We learned of the long term history of the camp from the Franco Prussian War, through WW1 when Austro Hungarian forces imprisoned Russians and others at the same site, to WW2, where 48,000 British (a category which included Commonwealth soldiers from numerous countries), Polish, Russians, Palestinians, Argentinians were interred before its final use as a camp for captured Germans run by Soviets after victory in Europe.
Roland would have arrived at Lamsdorf in 1940 when conditions were 'death camp' like, with Typhoid, lice and fleas an everyday reality. Hugh recalls in his memoirs 'Geordie Hussar' it being the most Spartan camp he had experienced on arrival in 1943.
Paradoxically, Saturday's mini exhibition showed the breadth of activity that went on: sport, arts and crafts, education, theatre, bands, orchestras, gardening and a school run by the teachers present. This breadth of activity is testament to aspiration and resolve of the likes of Roland, who gradually negotiated the gear, instruments and goodwill required for such enterprise. Red Cross and the YMCA shipped out saxophones, dart boards, leather footballs and, of course Red Cross Parcels which provided currency which could access local resources from the guards. Indeed, cigarettes were much more important than the Geneva Convention 'pay' that each soldier received for work, essentially the wage was in the form of paper tokens that couldn't be exchanged for anything.
And Dad took the opportunity of regular clean sheets by working at Machold's Linen Factory. Machold, the proprietor, is remembered by Hugh as a kind man who was known as 'The White Jew' by his employees.......... but it seems unclear how he could continue as a free man in Nazi occupied Poland if he was really Jewish.
Anna showed us much photographic evidence of camp life, some taken by British soldier Bill Lawrence who made his own camera and had a knack for capturing candid shots of everyday life that official records fail to encompass.
Two young actors read love letters between an officer toff and his wife back home..... the lack of synchronicity in the correspondence was the thing that struck me.... they kept on writing to each other despite the lost and late mail over a two year period.
Today I reflect upon the whole event.
I gained some new information, but mostly a regeneration of my interest in the subject by meeting relatives of POWs who had shared a life changing experience seventy years ago.
Dad bought an Apple Mac and learned to use it at the age of 80 so that he could write his book. We published it in 2000 with 500 copies printed, and he sold 400 copies himself covering his costs and giving himself due pride and pleasure in the process.
So, the conference made me conscious of everyone's interest in shared detail, new snippets and connections.
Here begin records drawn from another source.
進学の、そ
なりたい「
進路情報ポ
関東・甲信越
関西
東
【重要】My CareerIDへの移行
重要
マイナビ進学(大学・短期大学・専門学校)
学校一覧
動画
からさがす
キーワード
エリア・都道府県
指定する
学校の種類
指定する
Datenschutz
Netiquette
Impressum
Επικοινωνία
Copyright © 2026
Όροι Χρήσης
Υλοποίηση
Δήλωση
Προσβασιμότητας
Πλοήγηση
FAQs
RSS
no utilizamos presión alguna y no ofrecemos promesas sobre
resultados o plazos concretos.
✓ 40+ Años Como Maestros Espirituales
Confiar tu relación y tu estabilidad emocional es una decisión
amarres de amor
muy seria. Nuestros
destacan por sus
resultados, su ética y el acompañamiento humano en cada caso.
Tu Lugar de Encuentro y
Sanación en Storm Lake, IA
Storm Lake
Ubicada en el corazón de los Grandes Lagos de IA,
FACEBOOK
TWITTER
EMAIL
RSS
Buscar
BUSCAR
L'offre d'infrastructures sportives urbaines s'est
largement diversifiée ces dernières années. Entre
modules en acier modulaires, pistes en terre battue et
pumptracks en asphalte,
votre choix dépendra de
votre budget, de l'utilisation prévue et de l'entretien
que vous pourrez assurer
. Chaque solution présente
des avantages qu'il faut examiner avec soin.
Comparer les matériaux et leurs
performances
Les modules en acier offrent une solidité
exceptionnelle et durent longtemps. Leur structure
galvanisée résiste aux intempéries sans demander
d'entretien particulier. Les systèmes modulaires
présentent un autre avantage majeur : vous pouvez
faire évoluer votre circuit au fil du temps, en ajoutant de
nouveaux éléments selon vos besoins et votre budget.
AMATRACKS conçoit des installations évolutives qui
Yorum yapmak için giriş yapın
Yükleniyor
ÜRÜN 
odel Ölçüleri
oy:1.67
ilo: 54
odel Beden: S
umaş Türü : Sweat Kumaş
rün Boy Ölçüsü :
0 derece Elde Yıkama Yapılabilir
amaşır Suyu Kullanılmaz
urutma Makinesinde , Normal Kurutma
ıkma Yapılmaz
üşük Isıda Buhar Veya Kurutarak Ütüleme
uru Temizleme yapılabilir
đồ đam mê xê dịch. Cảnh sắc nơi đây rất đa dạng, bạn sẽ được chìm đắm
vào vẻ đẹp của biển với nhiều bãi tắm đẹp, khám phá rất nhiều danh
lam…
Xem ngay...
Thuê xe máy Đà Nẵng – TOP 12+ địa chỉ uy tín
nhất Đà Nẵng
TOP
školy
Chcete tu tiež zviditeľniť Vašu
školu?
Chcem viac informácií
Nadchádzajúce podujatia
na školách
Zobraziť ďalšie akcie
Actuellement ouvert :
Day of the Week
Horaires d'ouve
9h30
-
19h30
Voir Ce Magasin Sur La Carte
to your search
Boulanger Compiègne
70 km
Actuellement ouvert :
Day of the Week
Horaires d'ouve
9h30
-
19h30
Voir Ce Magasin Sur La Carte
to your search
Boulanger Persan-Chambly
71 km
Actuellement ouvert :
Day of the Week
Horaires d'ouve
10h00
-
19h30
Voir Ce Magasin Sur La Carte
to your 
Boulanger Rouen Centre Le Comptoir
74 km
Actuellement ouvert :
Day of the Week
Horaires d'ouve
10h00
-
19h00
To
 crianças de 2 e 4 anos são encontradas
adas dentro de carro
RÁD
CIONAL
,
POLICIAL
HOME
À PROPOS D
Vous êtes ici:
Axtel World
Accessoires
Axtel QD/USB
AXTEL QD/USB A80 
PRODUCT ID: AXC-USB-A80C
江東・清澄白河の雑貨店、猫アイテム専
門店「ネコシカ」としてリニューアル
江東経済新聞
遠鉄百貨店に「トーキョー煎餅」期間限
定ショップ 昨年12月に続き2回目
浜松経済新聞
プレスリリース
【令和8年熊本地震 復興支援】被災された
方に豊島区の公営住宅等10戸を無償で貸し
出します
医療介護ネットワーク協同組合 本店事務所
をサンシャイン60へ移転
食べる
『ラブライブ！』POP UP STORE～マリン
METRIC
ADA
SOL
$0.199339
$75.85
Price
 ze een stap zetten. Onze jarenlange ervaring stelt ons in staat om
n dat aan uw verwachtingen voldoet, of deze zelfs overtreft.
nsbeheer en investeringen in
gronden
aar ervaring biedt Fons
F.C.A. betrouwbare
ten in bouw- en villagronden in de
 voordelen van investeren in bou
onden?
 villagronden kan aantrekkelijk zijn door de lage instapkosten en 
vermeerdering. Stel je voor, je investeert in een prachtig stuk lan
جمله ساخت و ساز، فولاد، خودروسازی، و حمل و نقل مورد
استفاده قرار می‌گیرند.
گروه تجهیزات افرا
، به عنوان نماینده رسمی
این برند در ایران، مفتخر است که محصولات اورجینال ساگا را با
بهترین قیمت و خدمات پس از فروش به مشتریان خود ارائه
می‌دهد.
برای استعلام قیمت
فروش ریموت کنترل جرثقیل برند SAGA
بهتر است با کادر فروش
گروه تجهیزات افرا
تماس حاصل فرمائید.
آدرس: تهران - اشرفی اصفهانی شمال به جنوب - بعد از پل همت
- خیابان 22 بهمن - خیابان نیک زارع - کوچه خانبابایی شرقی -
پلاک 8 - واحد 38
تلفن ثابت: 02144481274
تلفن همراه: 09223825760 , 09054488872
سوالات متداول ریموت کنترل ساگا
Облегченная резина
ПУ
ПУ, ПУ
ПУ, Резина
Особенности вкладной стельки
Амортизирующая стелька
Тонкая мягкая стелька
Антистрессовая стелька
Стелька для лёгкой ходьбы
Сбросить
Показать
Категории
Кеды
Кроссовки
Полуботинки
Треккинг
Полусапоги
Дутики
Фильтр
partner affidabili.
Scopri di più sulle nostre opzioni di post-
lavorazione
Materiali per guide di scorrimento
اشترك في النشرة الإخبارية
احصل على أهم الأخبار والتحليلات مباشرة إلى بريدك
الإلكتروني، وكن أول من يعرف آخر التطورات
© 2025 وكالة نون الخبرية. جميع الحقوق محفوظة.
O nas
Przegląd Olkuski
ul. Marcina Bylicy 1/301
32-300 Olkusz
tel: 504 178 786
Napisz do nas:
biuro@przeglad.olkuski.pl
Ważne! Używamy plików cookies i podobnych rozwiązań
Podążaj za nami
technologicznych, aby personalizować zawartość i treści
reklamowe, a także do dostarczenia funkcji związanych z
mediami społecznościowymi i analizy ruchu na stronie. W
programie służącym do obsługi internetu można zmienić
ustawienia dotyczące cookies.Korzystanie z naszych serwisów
It makes me interested to make his book available again (we'll put a website together soon) and, perhaps, to go and find the linen factory where he gave chocolate to jewesses who worked alongside him and befriended a local lass who looked after him for a month on her family farm as he slipped out of the unguarded camp whilst the Russians approached..........thus avoiding the 'Long Walk', a march of POWs enforced by the Nazi guards in the worst winter for years, in 1945.